The forest is also a place of temptation and seduction as it represents all that is unknown, dangerous and exciting. There is a pull to explore, to run the risk of danger for the possibility of adventure. This temptation manifests itself quite literally in the witch's house of sweets in "Hansel and Gretel". In this tale, the witch's "little house made of bread with cake for a roof and pure sugar for windows" is meant to tempt the children so that she can capture and eat them (Grimm 46). The two young children stumble across the house after having eaten nothing for two days, so nothing would be more appealing to them than food. Also, since they had come from a poor family where finding any food to eat was a struggle, they had likely never experienced sweets before, so the witch's house not only represented their deepest wish, but it did so in an extremely exuberant and excessive way.
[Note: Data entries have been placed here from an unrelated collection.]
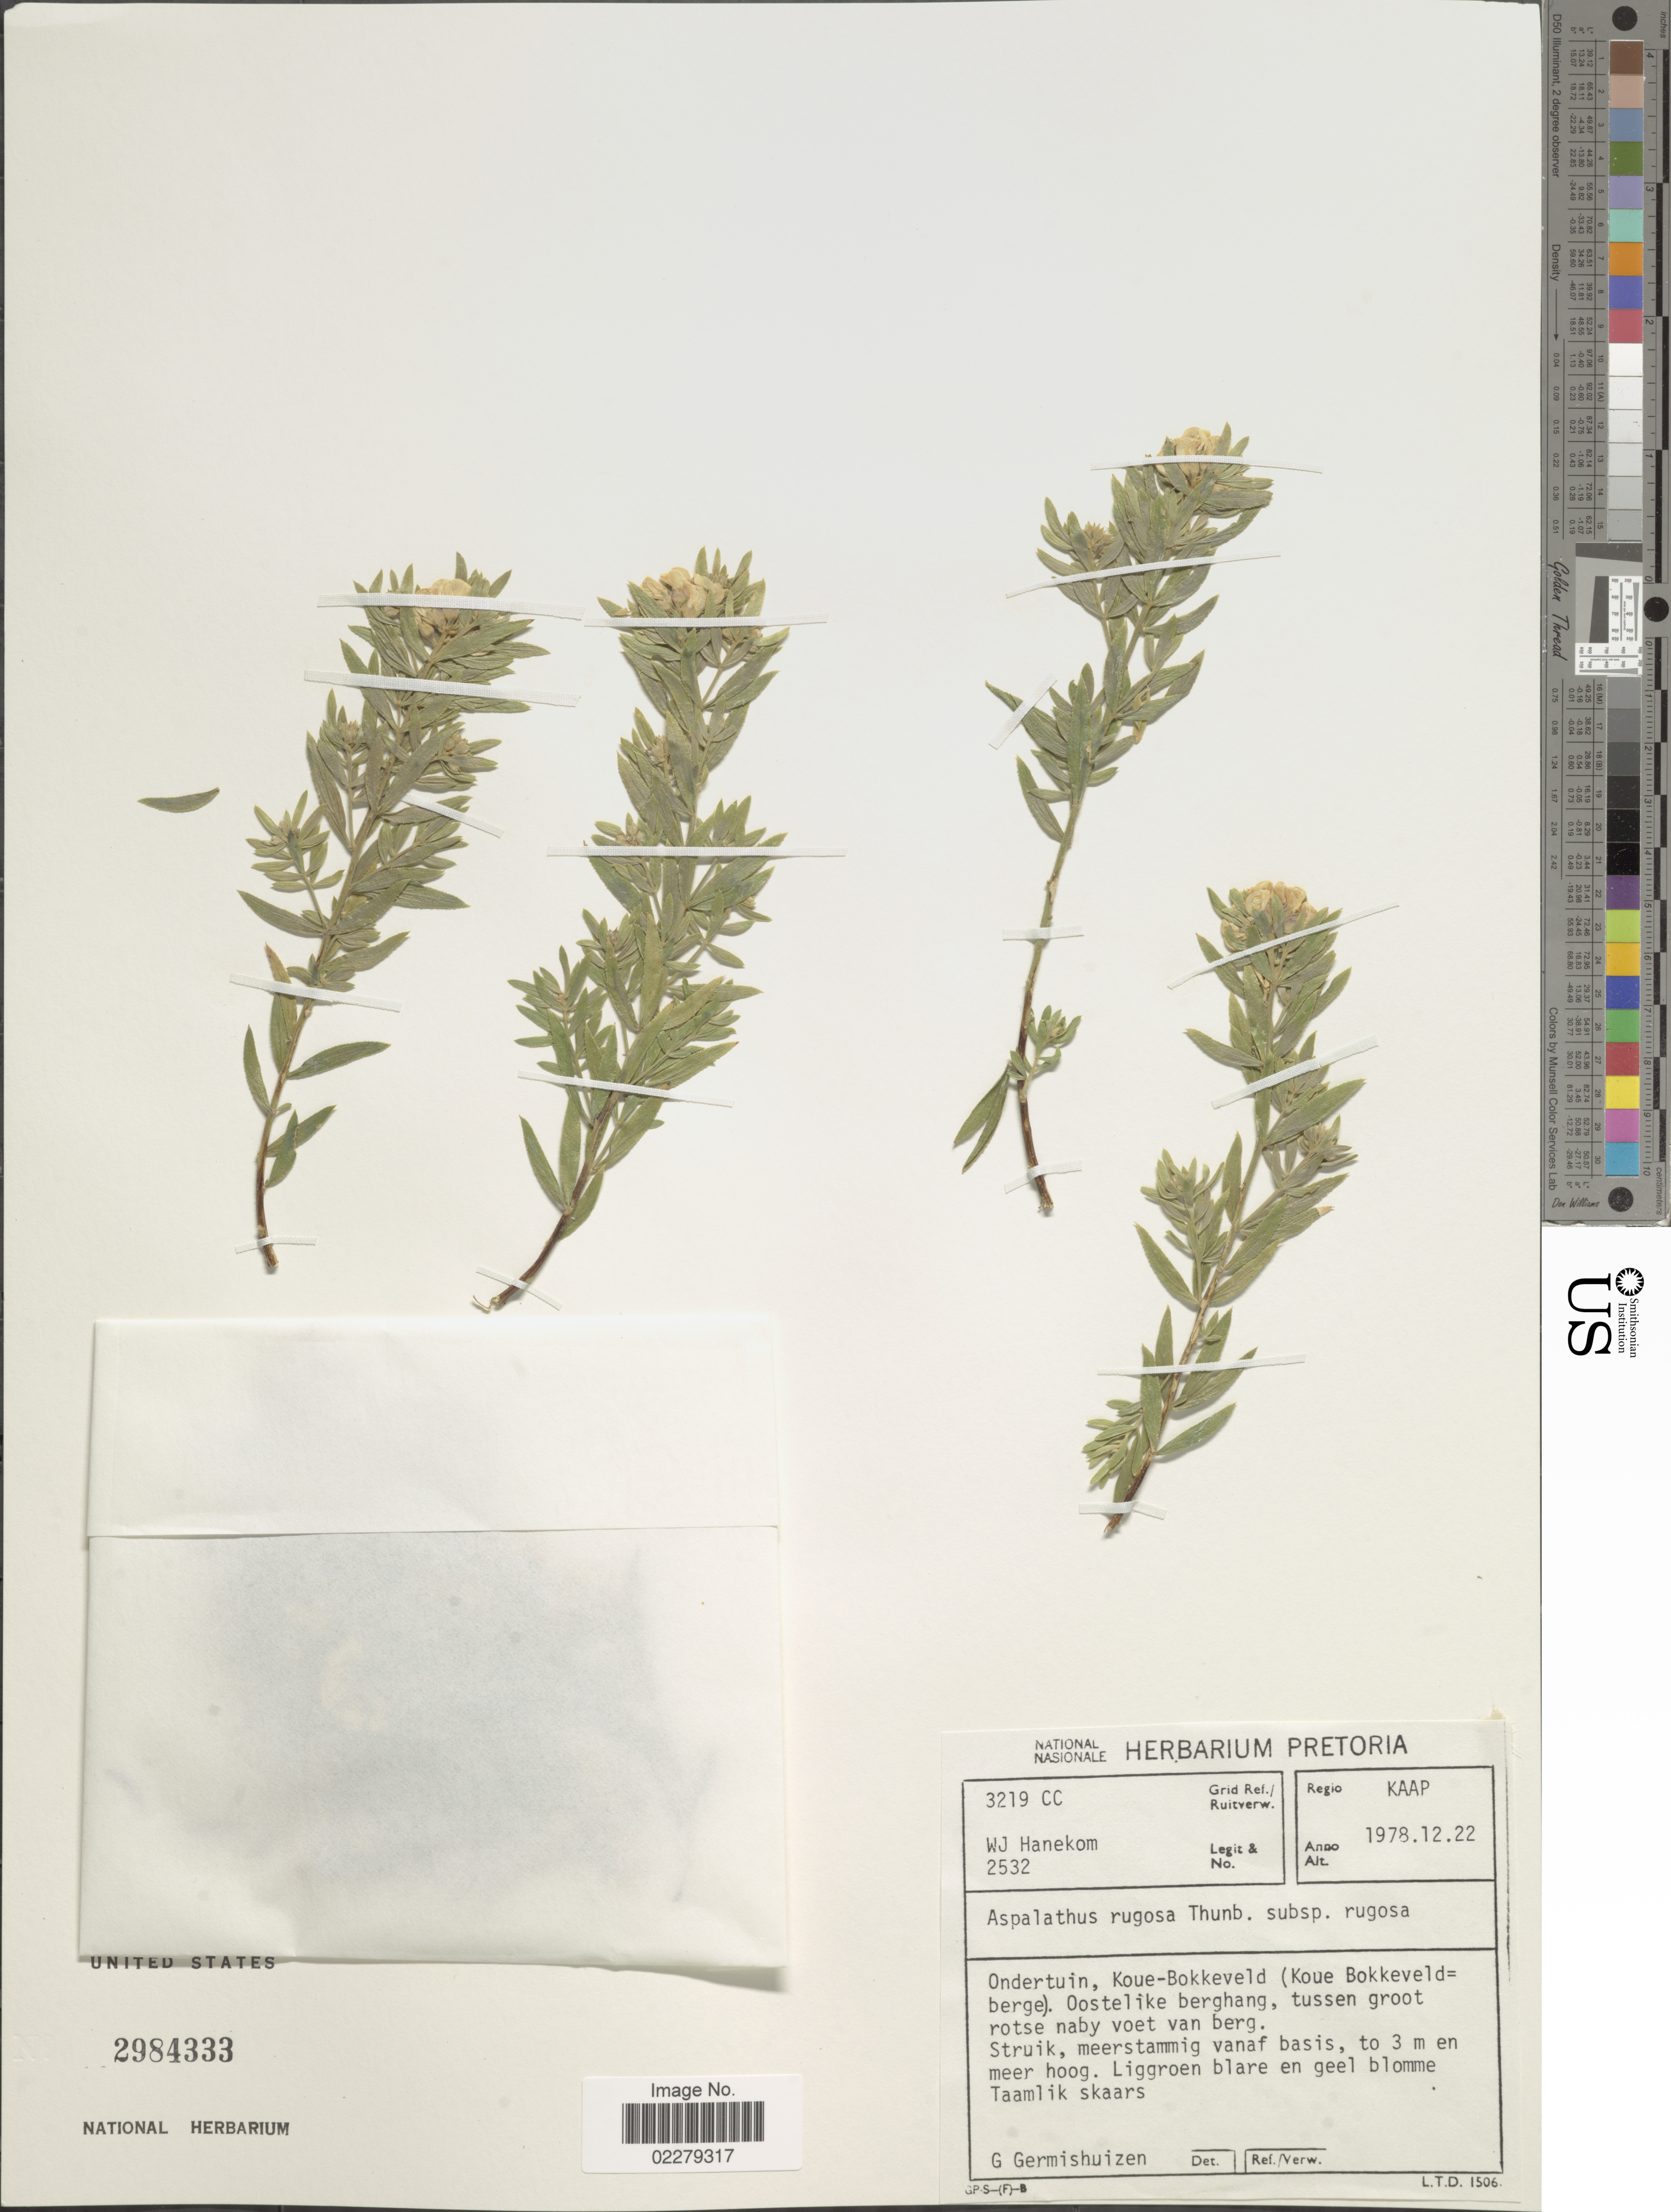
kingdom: Plantae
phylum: Tracheophyta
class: Magnoliopsida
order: Fabales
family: Fabaceae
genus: Aspalathus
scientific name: Aspalathus rugosa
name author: Thunb.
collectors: W. Hanekom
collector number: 2532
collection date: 1978-12-22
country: South Africa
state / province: Western Cape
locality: Regio Kaap. Ondertuin, Koue-Bokkeveld. Oostelike berghang, tussen groot rotse naby voet van berg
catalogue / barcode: US 2984333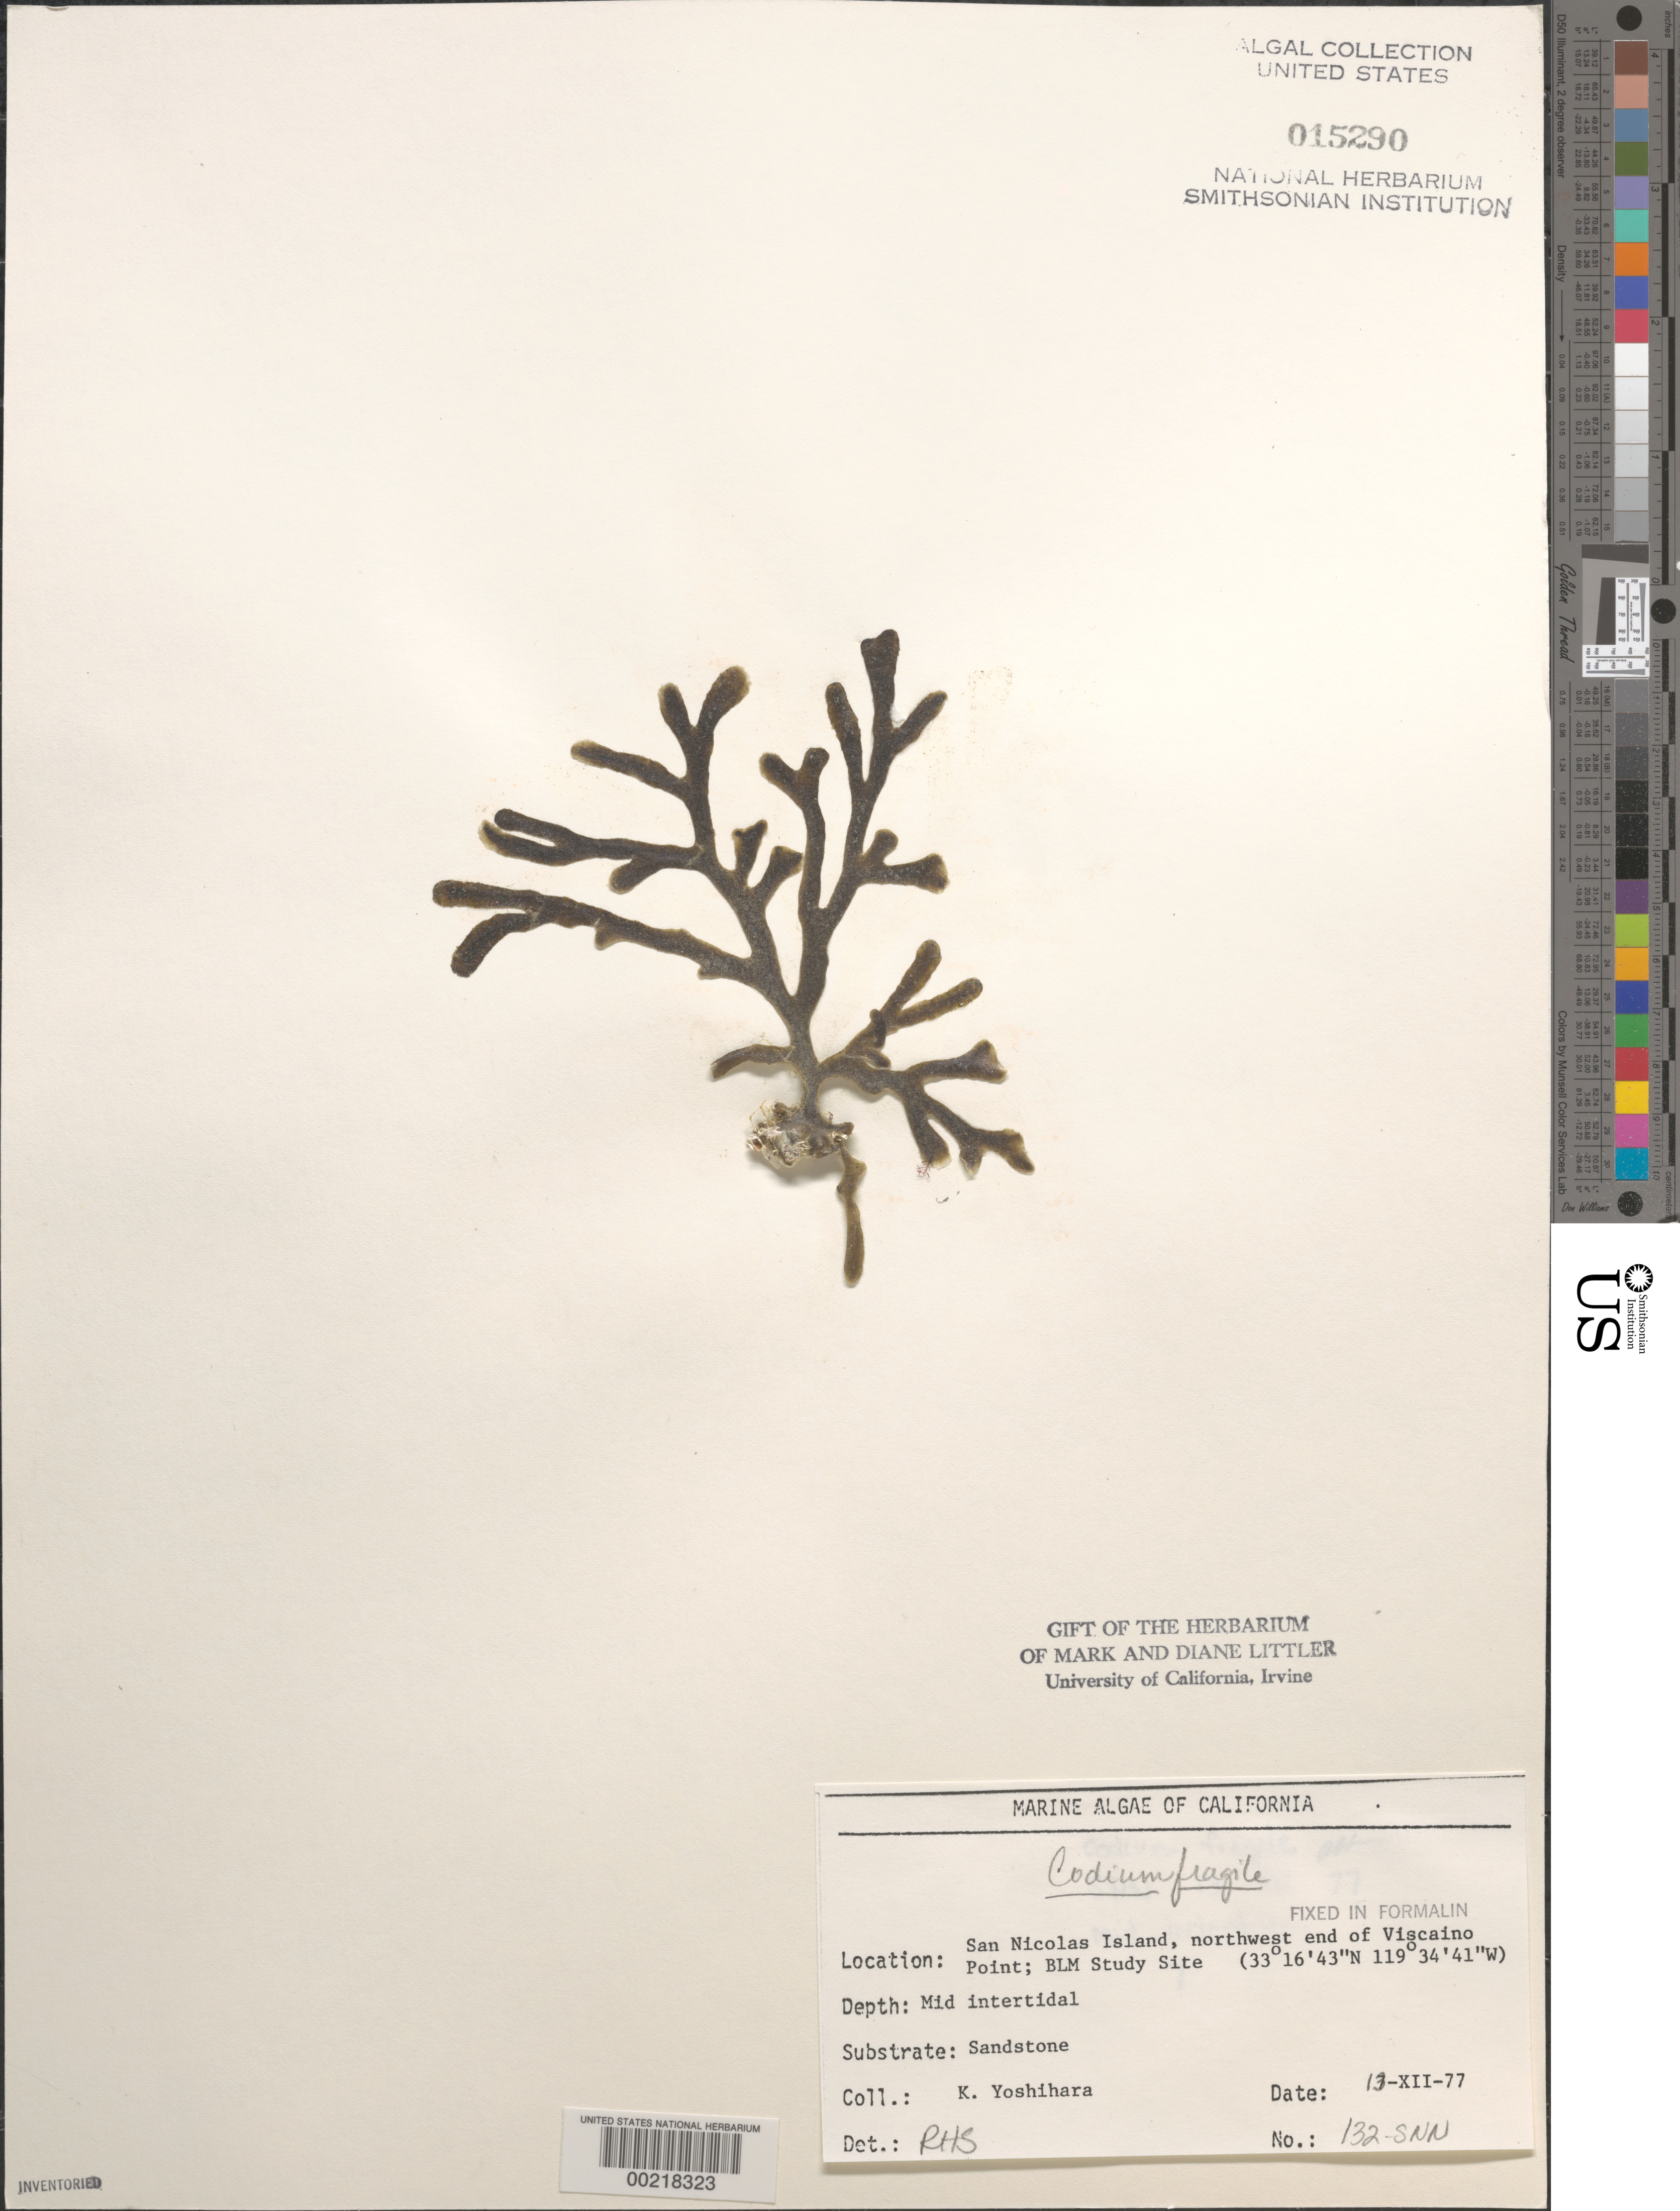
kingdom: Plantae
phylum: Chlorophyta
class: Ulvophyceae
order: Bryopsidales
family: Codiaceae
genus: Codium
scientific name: Codium fragile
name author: (Suringar) P. Hariot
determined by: Murray, S. N.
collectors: K. Yoshihara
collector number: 132-snn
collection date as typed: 13 Dec 1977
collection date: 1977-12-13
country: United States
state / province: California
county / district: Ventura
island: San Nicolas Island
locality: Viscaino Point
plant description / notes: BLM-SOCALBIGHT Rocky Intertidal Survey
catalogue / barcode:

The story of "Little Red Riding Hood" contains a different type of temptation: sexual seduction. Little Red is a young girl, on the brink of womanhood, and therefore still largely unaware of her (or anyone else's for the matter) sexuality. During her journey through the woods, however, she meets "Godfather Wolf", a creature who represents masculinity and sexuality (Perrault 133). The pursuit that entails between the two characters is clearly of a sexual nature, with the wolf playing the role of the seducer. This is only reassured in Perrault's moral, where the character of the wolf is stated to be representative of men in general, who young girls are "advised" to avoid: "…especially young girls who are beautiful, shapely, and pretty, are in the wrong when they listen to just anybody, and that is not strange if so many are eaten by the wolf. I say 'the wolf,' because not all are wolves…" (Perrault 137). By highlighting the physical aspects of a girl's being as the reasons she is "hunted", Perrault is drawing a clear connection between sexuality and the animalistic desires of men. The story's setting of the woods emphasizes how it is often the female who is in a situation characterized by unfamiliarity and danger (as Little Red is), while the man holds the advantage and uses it (like the wolf does).

Whether a French fairy tale from Perrault or a story of the Grimm Brothers, the forest is utilized as the setting because of its symbolic power and diversity. While all fairy tales share some basic themes, each one tells its own story and is therefore unique. The forest, however, is able to adapt to these differences, serving whatever purpose the story requires of it. It can save lives or it can take lives, it can tempt young characters or it can seduce young maidens, it can serve as a refuge or it can release incredible dangers. It can do all this because it lies outside the rules of reason and nature that restrict the real world, restrictions that even creep into the villages of the fairy tale worlds. The forest is a place where imagination can run free, representing the very world it inhabits: the magical and absurd world of fairy tales.